→ YOUR OBJECTIVE
Edit the items from the line containing "latitude: 28.1389" up to and including the line containing "latitude: 57.5854" by replacing "city" with "town" and changing nothing else. Return only those lines.

— Start of PROVIDED ENTRIES —

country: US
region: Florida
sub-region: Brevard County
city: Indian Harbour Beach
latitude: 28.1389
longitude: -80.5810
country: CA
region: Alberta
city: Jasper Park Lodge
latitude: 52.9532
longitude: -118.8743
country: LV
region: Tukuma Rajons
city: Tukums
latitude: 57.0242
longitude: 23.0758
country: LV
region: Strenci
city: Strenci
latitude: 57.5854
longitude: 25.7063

— End of PROVIDED ENTRIES —
— Start of PROVIDED ENTRIES —

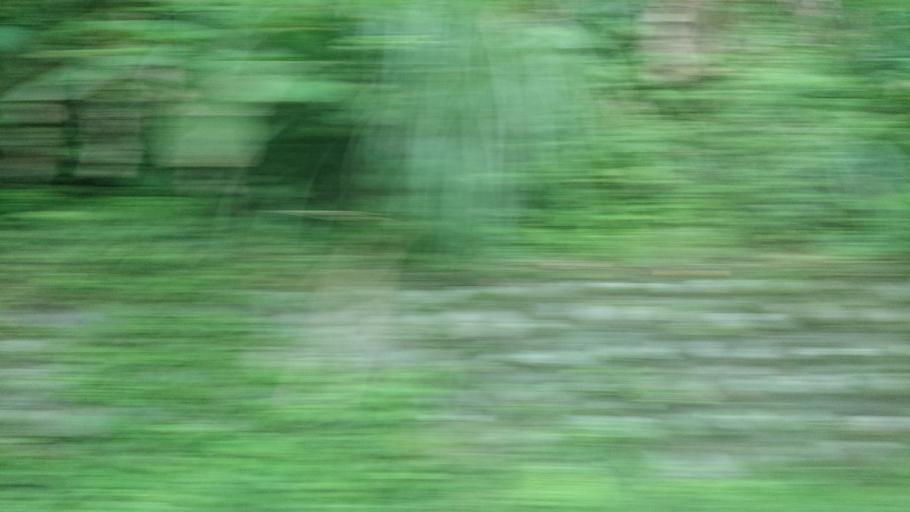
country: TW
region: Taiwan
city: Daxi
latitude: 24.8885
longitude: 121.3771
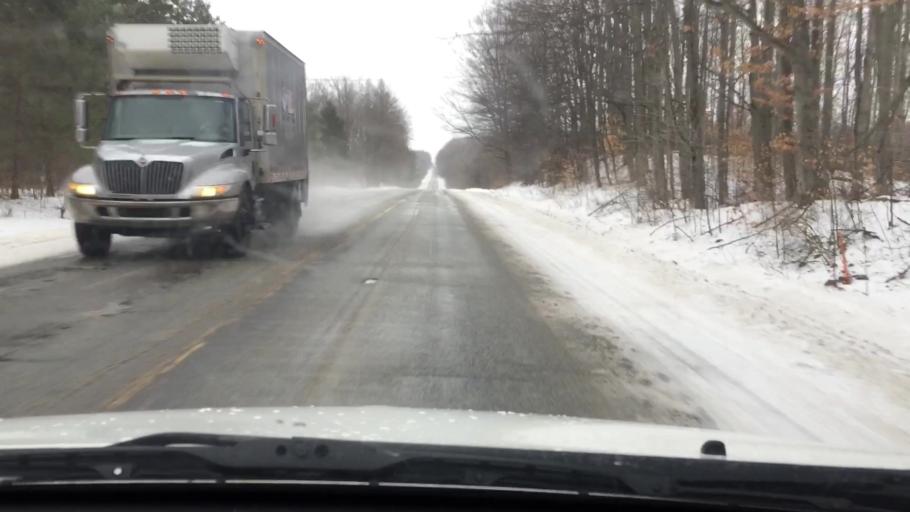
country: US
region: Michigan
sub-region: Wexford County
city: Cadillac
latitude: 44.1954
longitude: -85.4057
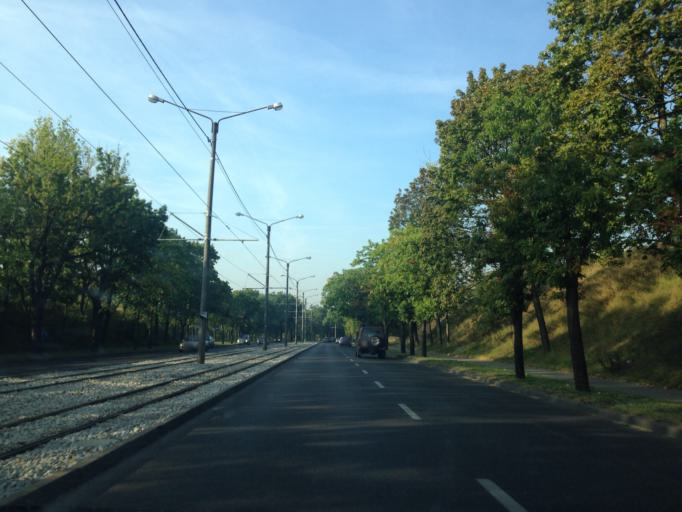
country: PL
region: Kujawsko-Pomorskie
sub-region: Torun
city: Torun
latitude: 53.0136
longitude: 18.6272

— End of PROVIDED ENTRIES —

→ RESULT BELOW
latitude: 28.1389
longitude: -80.5810
country: CA
region: Alberta
town: Jasper Park Lodge
latitude: 52.9532
longitude: -118.8743
country: LV
region: Tukuma Rajons
town: Tukums
latitude: 57.0242
longitude: 23.0758
country: LV
region: Strenci
town: Strenci
latitude: 57.5854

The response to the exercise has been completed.